Task prompt:
Set down, please, exactly the lines below that run from the line with "Whole-slide image, H&E" to the line with "Review note (as", both lines included.

Supplied information:
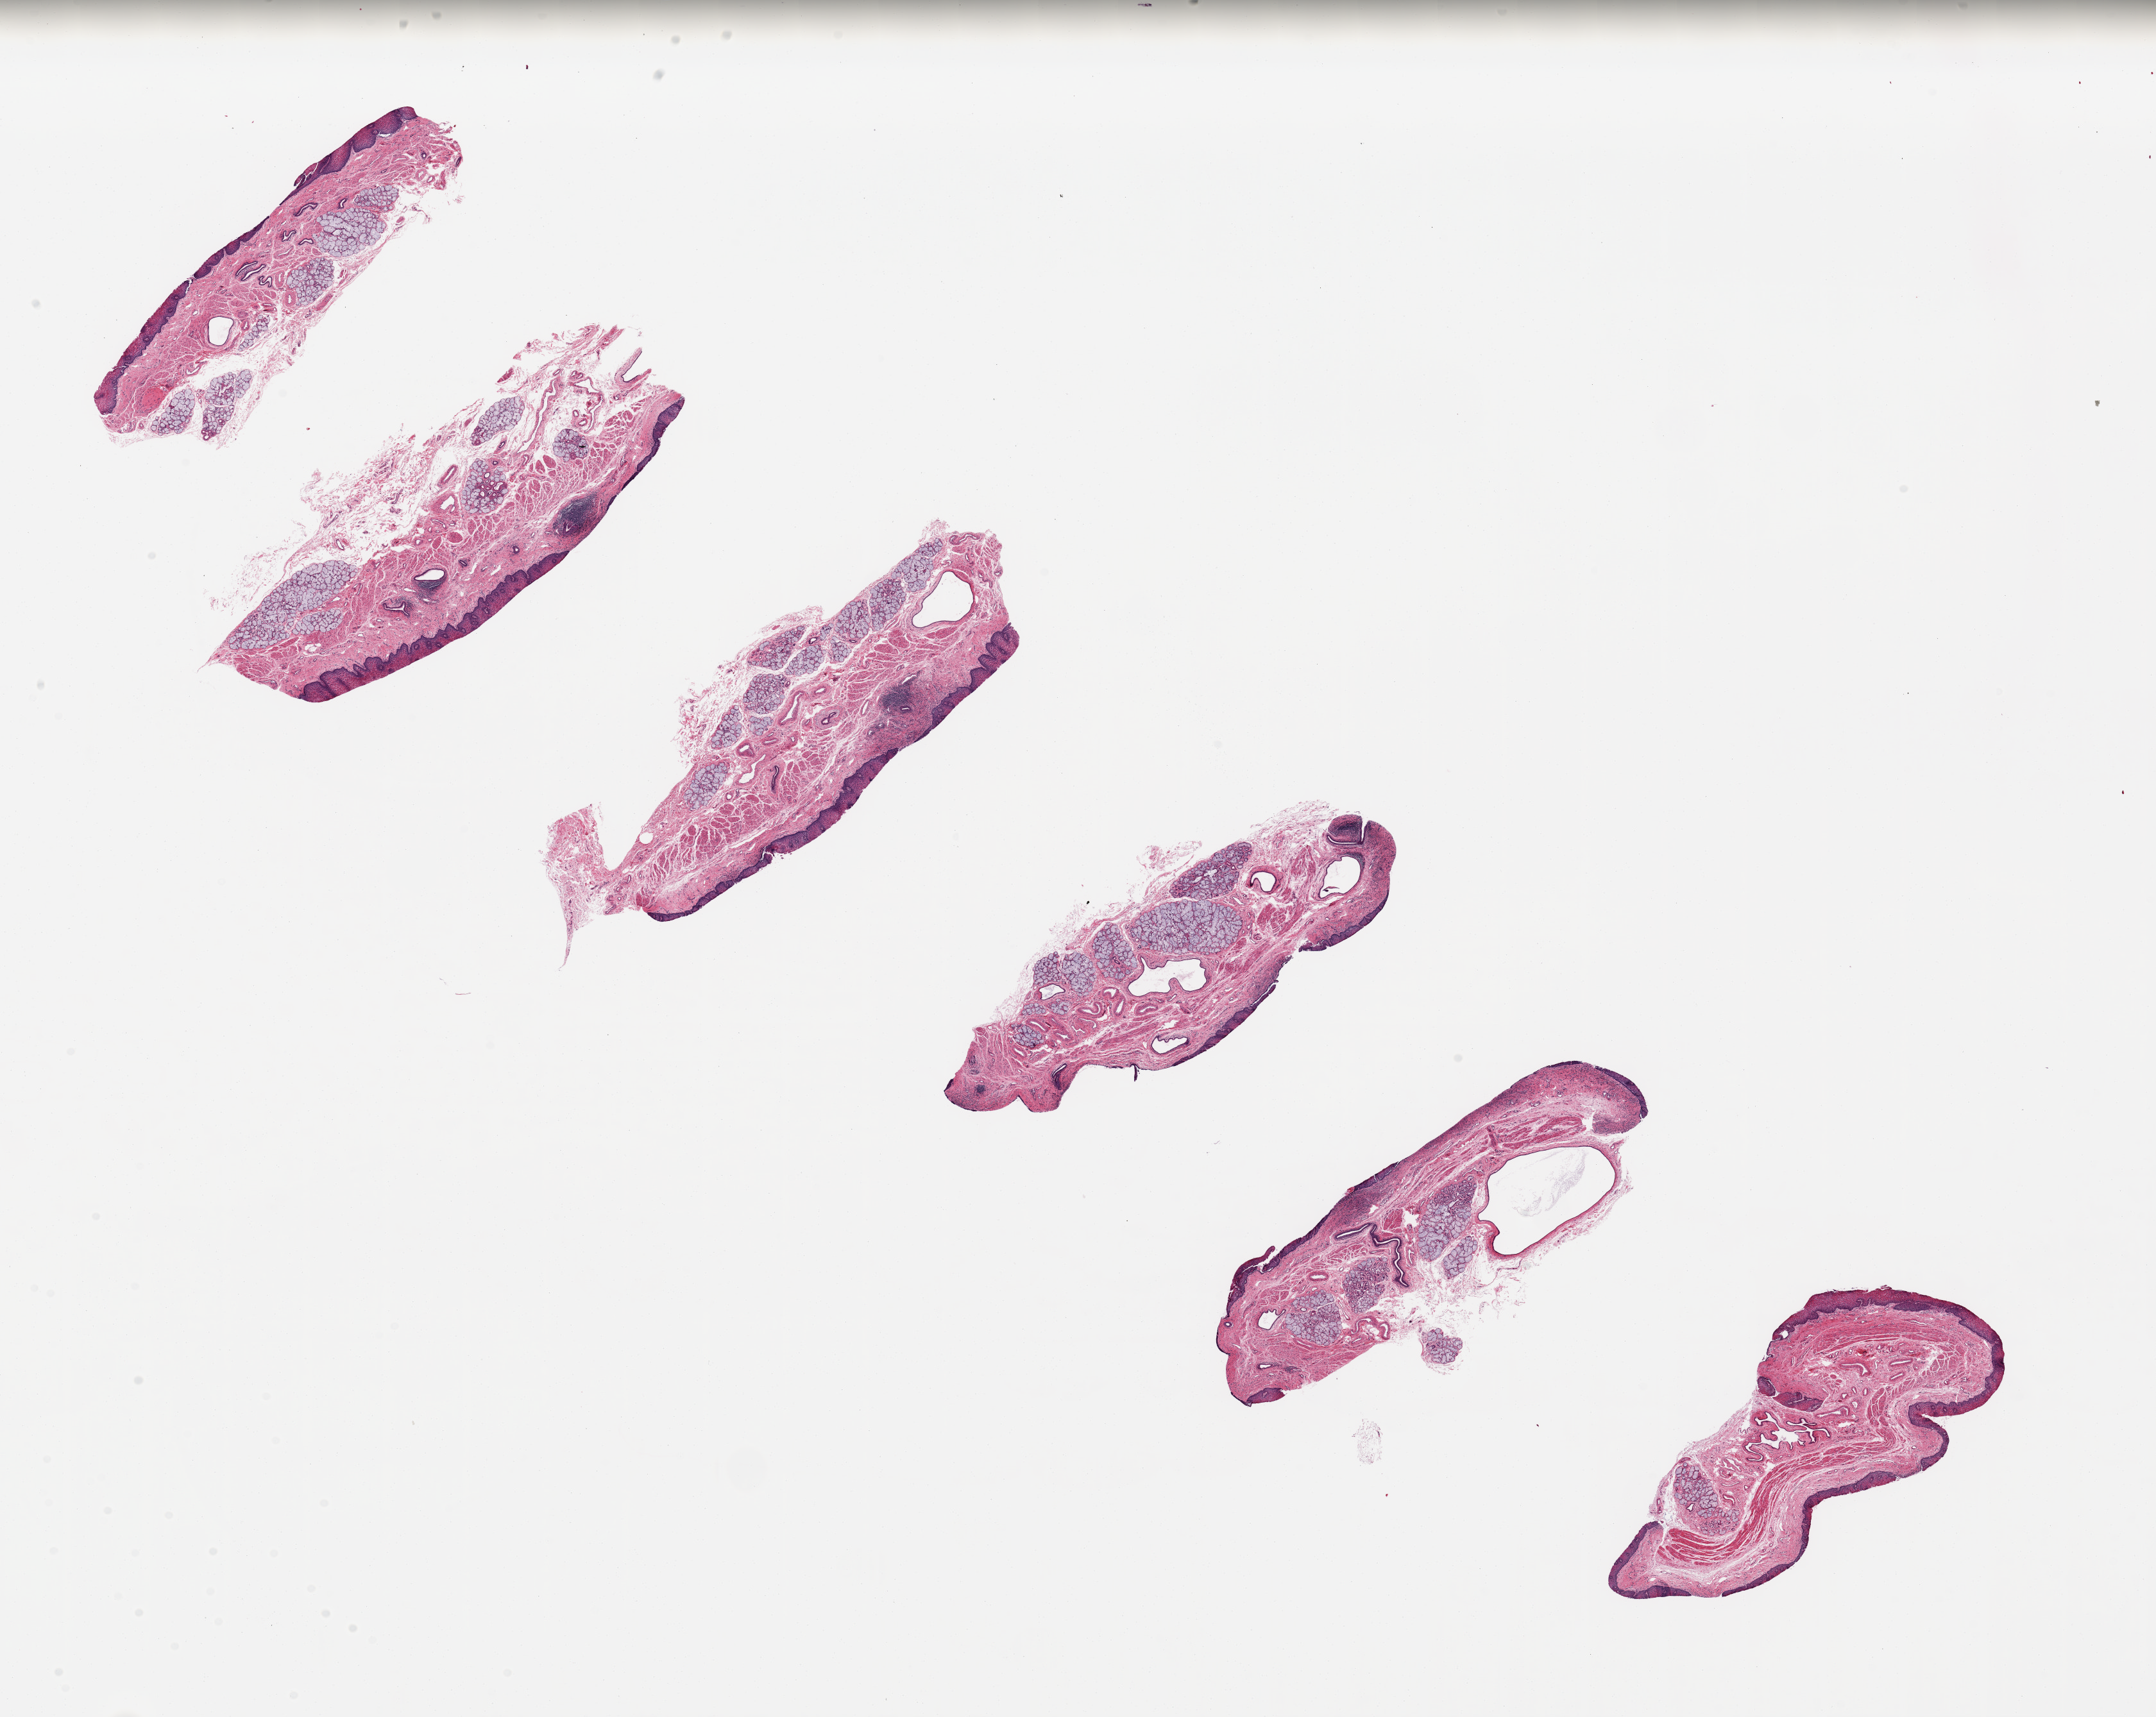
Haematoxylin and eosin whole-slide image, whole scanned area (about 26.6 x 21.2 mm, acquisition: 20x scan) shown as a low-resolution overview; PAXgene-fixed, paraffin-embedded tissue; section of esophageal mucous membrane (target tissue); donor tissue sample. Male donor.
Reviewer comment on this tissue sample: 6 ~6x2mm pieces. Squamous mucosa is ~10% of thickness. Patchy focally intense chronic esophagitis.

==

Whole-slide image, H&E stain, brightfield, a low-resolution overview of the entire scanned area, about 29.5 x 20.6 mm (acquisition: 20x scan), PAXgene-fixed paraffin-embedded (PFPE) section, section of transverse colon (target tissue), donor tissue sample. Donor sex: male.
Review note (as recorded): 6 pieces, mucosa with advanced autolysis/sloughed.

Exercise response:
Whole-slide image, H&E stain, brightfield, a low-resolution overview of the entire scanned area, about 29.5 x 20.6 mm (acquisition: 20x scan), PAXgene-fixed paraffin-embedded (PFPE) section, section of transverse colon (target tissue), donor tissue sample. Donor sex: male.
Review note (as recorded): 6 pieces, mucosa with advanced autolysis/sloughed.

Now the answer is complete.